Llevaba cinco años casada con Javier. Desde el primer día en que me convertí en su esposa, me acostumbré a sus palabras frías y sus miradas indiferentes. Javier no era violento ni gritón, pero su apatía hacía que mi corazón se marchitara un poco más cada día.
Tras nuestra boda, vivimos en la casa de sus padres, en un barrio de Madrid.
Cada mañana me levantaba temprano para cocinar, lavar la ropa y limpiar.
Cada tarde me sentaba y esperaba a que volviera a casa, solo para escucharle decir:
“Ya he comido algo por ahí.”
A menudo me preguntaba si aquel matrimonio era muy diferente de ser una inquilina. Intenté construir, intenté amar, pero lo único que recibí a cambio fue un vacío invisible que no podía llenar.
Entonces, un día, Javier llegó a casa con el rostro serio y distante.
Se sentó frente a mí, me entregó los papeles del divorcio y dijo con voz seca:
—Firma. No quiero perder más el tiempo, ni el tuyo ni el mío.
Me quedé helada, pero no sorprendida. Con los ojos llenos de lágrimas, cogí el bolígrafo con la mano temblorosa. Todos los recuerdos de esperarle en la mesa, de las noches en que sufría dolores de estómago y los aguantaba sola, volvieron de golpe, como heridas abiertas.
Después de firmar, hice las maletas.
No había nada en su casa que fuera mío, excepto algo de ropa y la vieja almohada con la que siempre dormía.
Mientras sacaba la maleta por la puerta, Javier me lanzó la almohada con sarcasmo:
—Llévatela y lávala. Está a punto de deshacerse.
La cogí, con el corazón encogido.

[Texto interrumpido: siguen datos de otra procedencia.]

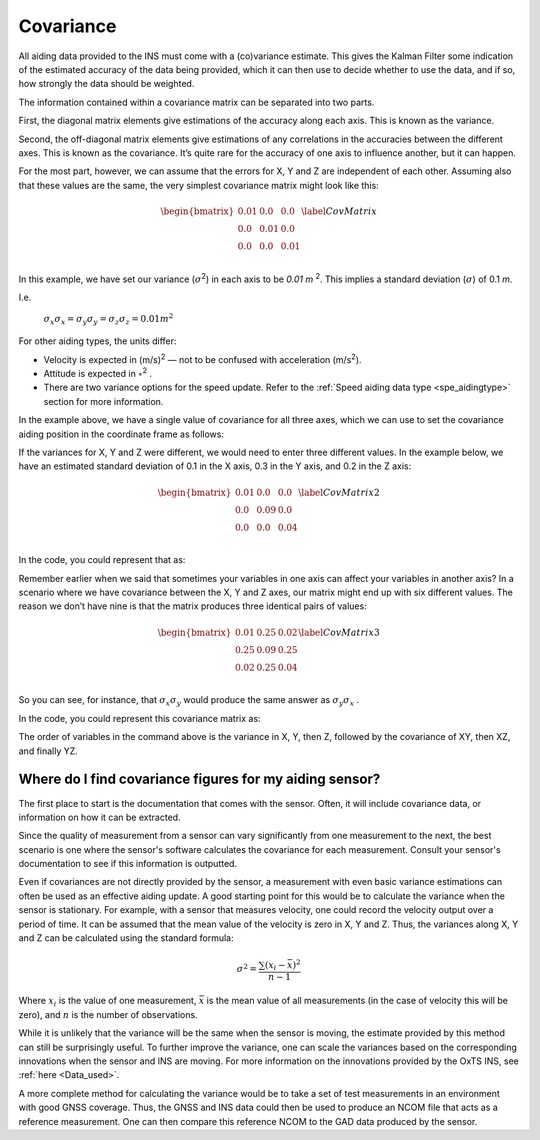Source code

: .. _cov:

Covariance
**********
All aiding data provided to the INS must come with a (co)variance estimate. This gives the Kalman Filter some indication of the estimated accuracy of the data being provided, which it can then use to decide whether to use the data, and if so, how strongly the data should be weighted.

The information contained within a covariance matrix can be separated into two parts. 

First, the diagonal matrix elements give estimations of the accuracy along each axis. This is known as the variance. 

Second, the off-diagonal matrix elements give estimations of any correlations in the accuracies between the different axes. This is known as the covariance.
It’s quite rare for the accuracy of one axis to influence another, but it can happen.

For the most part, however, we can assume that the errors for X, Y and Z are independent of each other. Assuming also that these values are the same, the very simplest covariance matrix might look like this:

	.. math::
	
		\begin{bmatrix}
		0.01 & 0.0 & 0.0\\
		0.0 & 0.01 & 0.0\\
		0.0 & 0.0 & 0.01\\
		\end{bmatrix}
		\label{CovMatrix}
		
	
In this example, we have set our variance (:math:`{\sigma}`\ :sup:`2`) in each axis to be `0.01 m` \ :sup:`2`. This implies a standard deviation (:math:`{\sigma}`) of 0.1 `m`.

I.e.

			:math:`\sigma_{x}\sigma_{x} = \sigma_{y}\sigma_{y} = \sigma_{z}\sigma_{z} = 0.01 m^{2}`
	

For other aiding types, the units differ:

•	Velocity is expected in (m/s)\ :sup:`2` — not to be confused with acceleration (m/s\ :sup:`2`).

•	Attitude is expected in :math:`{\circ}`\ :sup:`2` .

•	There are two variance options for the speed update. Refer to the :ref:`Speed aiding data type <spe_aidingtype>` section for more information.

In the example above, we have a single value of covariance for all three axes, which we can use to set the covariance aiding position in the coordinate frame as follows:

.. tabs::

   .. code-tab:: c++

	gp.SetPosLocalVar(0.01, 0.01, 0.01); // Diagonal variance matrix, standard deviation 0.1m, 0.1m, 0.1m in x, y, z

   .. code-tab:: py
		
	gp.pos_local_var = [0.01, 0.01, 0.01] # Diagonal variance matrix, standard deviation 0.1m, 0.1m, 0.1m in x, y, z


If the variances for X, Y and Z were different, we would need to enter three different values. 
In the example below, we have an estimated standard deviation of 0.1 in the X axis, 0.3 in the Y axis, and 0.2 in the Z axis:


	.. math::
	
		\begin{bmatrix}
		0.01 & 0.0 & 0.0\\
		0.0 & 0.09 & 0.0\\
		0.0 & 0.0 & 0.04\\
		\end{bmatrix}
		\label{CovMatrix2}
		
In the code, you could represent that as:

.. tabs::

   .. code-tab:: c++

	gp.SetPosLocalVar(0.01, 0.09, 0.04);

   .. code-tab:: py
		
	gp.pos_local_var = [0.01, 0.09, 0.04]
	

Remember earlier when we said that sometimes your variables in one axis can affect your variables in another axis? In a scenario where we have covariance between the X, Y and Z axes, our matrix might end up with six different values. 
The reason we don’t have nine is that the matrix produces three identical pairs of values:

	.. math::
	
		\begin{bmatrix}
		0.01 & 0.25 & 0.02\\
		0.25 & 0.09 & 0.25\\
		0.02 & 0.25 & 0.04\\
		\end{bmatrix}
		\label{CovMatrix3}
		
So you can see, for instance, that :math:`\sigma_{x}\sigma_{y}` would produce the same answer as :math:`\sigma_{y}\sigma_{x}` .

In the code, you could represent this covariance matrix as: 

.. tabs::

   .. code-tab:: c++

	gv.SetVelOdomVar(0.01, 0.09, 0.04, 0.25, 0.02, 0.25); // Full covariance matrix, in (m/s)^2

   .. code-tab:: py
		
	gv.vel_odom_var = [0.01, 0.09, 0.04, 0.25, 0.02, 0.25] # Full covariance matrix, in (m/s)^2


The order of variables in the command above is the variance in X, Y, then Z, followed by the covariance of XY, then XZ, and finally YZ.

Where do I find covariance figures for my aiding sensor?
--------------------------------------------------------

The first place to start is the documentation that comes with the sensor. Often, it will include covariance data, 
or information on how it can be extracted.

Since the quality of measurement from a sensor can vary significantly from one measurement to the next,  
the best scenario is one where the sensor's software calculates the covariance for each measurement.
Consult your sensor's documentation to see if this information is outputted.

Even if covariances are not directly provided by the sensor, a measurement with even basic variance estimations can often be used as an effective aiding update. 
A good starting point for this would be to calculate the variance when the sensor is stationary. For example, with a sensor that measures velocity, 
one could record the velocity output over a period of time. It can be assumed that the mean value of the velocity is zero in X, Y and Z. Thus, the variances along
X, Y and Z can be calculated using the standard formula:

	.. math::

		\sigma^2 = \frac{\sum (x_i - \bar{x})^2}{n-1}

Where :math:`x_{i}` is the value of one measurement, :math:`\bar{x}` is the mean value of all measurements (in the case of velocity this will be zero), 
and :math:`n` is the number of observations.

While it is unlikely that the variance will be the same when the sensor is moving, the estimate provided by this method can still be surprisingly useful.
To further improve the variance, one can scale the variances based on the corresponding innovations when the sensor and INS are moving. 
For more information on the innovations provided by the OxTS INS, see :ref:`here <Data_used>`.

A more complete method for calculating the variance would be to take a set of test measurements in an environment with good GNSS coverage.
Thus, the GNSS and INS data could then be used to produce an NCOM file that acts as a reference measurement.
One can then compare this reference NCOM to the GAD data produced by the sensor.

Era verdad, estaba vieja; la funda estaba descolorida, con manchas amarillentas y algún que otro roto.
Era la almohada que había traído de casa de mi madre, de un pueblecito de Extremadura, cuando vine a estudiar a la ciudad, y la guardé al casarme porque sin ella no podía dormir.
Él siempre se quejaba, pero yo no me deshice de ella. Salí de aquella casa en silencio.
De vuelta en mi habitación alquilada, me senté aturdida, mirando la almohada. Recordando sus palabras, decidí quitarle la funda para lavarla, al menos para que estuviera limpia y pudiera dormir sin soñar con recuerdos dolorosos.
Al desabrochar la funda, noté algo raro. Dentro del relleno de algodón había algo duro. Metí la mano y me quedé inmóvil. Un pequeño paquete de papel, envuelto con cuidado en una bolsa de plástico.
Lo abrí con manos temblorosas. Dentro había un fajo de billetes, todos de 500 euros, y un papel doblado en cuatro.
Lo desplegué. Apareció la letra temblorosa y familiar de mi madre:
“Hija mía, este dinero lo he ahorrado por si lo necesitas. Lo escondí en la almohada porque sabía que serías demasiado orgullosa para aceptarlo. No sufras por un hombre, cariño. Te quiero.”
Las lágrimas cayeron sobre el papel amarillento. Recordé que, el día de mi boda, mi madre me había dado la almohada diciendo que era muy suave, para que durmiera bien.
Yo me reí y le dije:
“Madre, qué cosas dices. Javier y yo seremos felices.”
Ella solo sonrió, con una mirada triste y lejana. Abracé la almohada, sintiendo que mi madre estaba a mi lado, acariciándome el pelo.
Resulta que ella siempre supo cuánto sufriría una hija si se equivocaba de hombre. Resulta que me había preparado una salida; no una fortuna, pero sí lo suficiente para no desesperar.
Aquella noche, me acosté en la cama dura de mi humilde habitación, abrazando la almohada, empapando la funda con mis lágrimas.
Pero esta vez no lloraba por Javier. Lloraba por el amor de mi madre.
Lloraba porque sentía suerte, porque al menos tenía un lugar al que volver, una madre que me quería y un mundo enorme esperándome.
A la mañana siguiente, me levanté temprano, doblé la almohada con cuidado y la guardé en la maleta. Me dije que buscaría una habitación más pequeña, cerca de mi trabajo.
Le mandaría más dinero a mi madre y viviría una vida en la que ya no tendría que temblar ni esperar un mensaje frío de nadie.
Me miré al espejo y sonreí.
Aquella mujer de ojos hinchados, a partir de hoy, viviría para sí misma, para mi madre envejeciendo en el pueblo y por todos los sueños de juventud que aún quedaban por cumplir.
Aquel matrimonio, esa almohada vieja, esa burla… todo era solo el final de un capítulo triste. En cuanto a mi vida, aún quedaban muchas páginas nuevas, escritas por mis propias manos.